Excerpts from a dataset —
☆ ☆ ☆ ☆
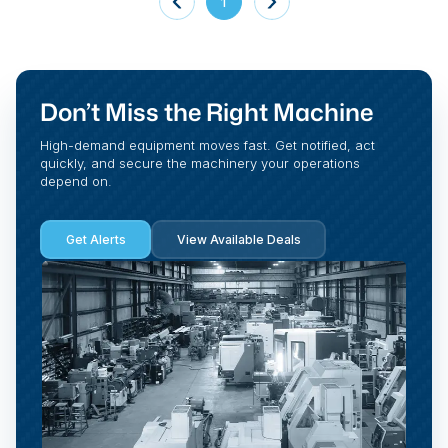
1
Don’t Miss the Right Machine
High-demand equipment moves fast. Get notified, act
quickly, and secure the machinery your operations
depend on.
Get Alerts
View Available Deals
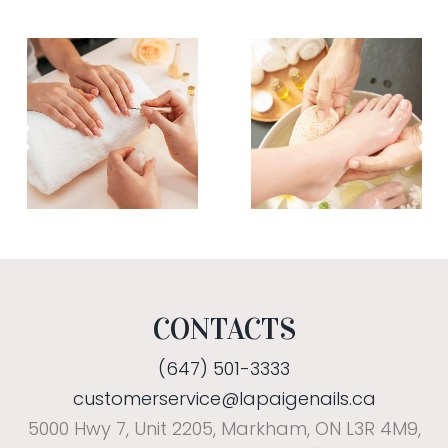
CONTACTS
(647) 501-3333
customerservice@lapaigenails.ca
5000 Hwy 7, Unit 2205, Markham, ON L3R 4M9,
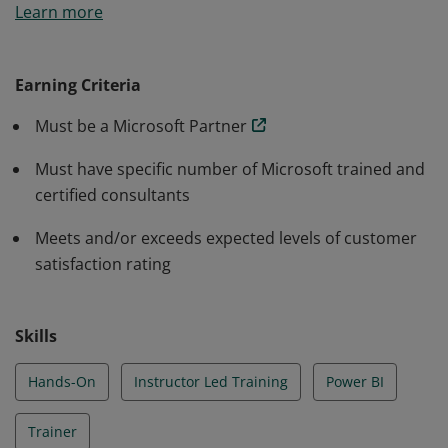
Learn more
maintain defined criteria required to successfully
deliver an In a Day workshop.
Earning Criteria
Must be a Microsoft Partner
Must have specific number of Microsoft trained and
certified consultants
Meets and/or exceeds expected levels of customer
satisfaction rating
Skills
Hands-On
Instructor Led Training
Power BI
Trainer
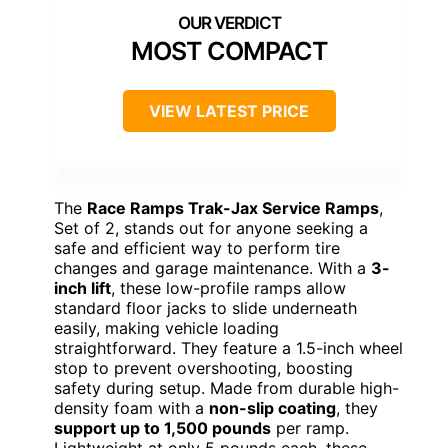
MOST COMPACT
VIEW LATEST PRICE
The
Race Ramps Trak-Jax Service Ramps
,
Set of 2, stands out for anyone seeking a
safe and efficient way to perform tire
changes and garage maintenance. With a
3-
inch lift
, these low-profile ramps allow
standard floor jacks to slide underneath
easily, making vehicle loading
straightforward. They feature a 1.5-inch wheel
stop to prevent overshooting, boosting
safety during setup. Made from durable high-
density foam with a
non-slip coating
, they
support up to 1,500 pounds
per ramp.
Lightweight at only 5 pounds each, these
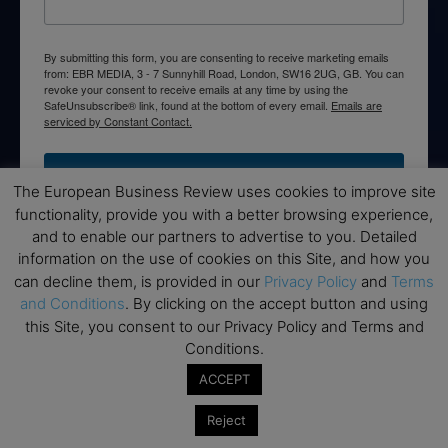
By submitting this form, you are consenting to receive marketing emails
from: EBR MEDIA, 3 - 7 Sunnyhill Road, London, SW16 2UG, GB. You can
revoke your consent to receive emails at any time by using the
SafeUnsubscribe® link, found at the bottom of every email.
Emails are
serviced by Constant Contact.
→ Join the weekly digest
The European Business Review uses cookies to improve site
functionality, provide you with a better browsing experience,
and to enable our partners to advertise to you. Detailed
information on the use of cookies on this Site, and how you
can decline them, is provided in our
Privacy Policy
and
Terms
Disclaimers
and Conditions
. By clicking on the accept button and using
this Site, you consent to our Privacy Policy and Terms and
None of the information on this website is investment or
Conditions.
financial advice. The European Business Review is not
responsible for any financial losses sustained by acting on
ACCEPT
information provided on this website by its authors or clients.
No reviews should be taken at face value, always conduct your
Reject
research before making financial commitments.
☆ ☆ ☆ ☆
Up to and including the last line of the records above, print exactly every line from the one that contains "No reviews should" onward.

Exercise output —
No reviews should be taken at face value, always conduct your
Reject
research before making financial commitments.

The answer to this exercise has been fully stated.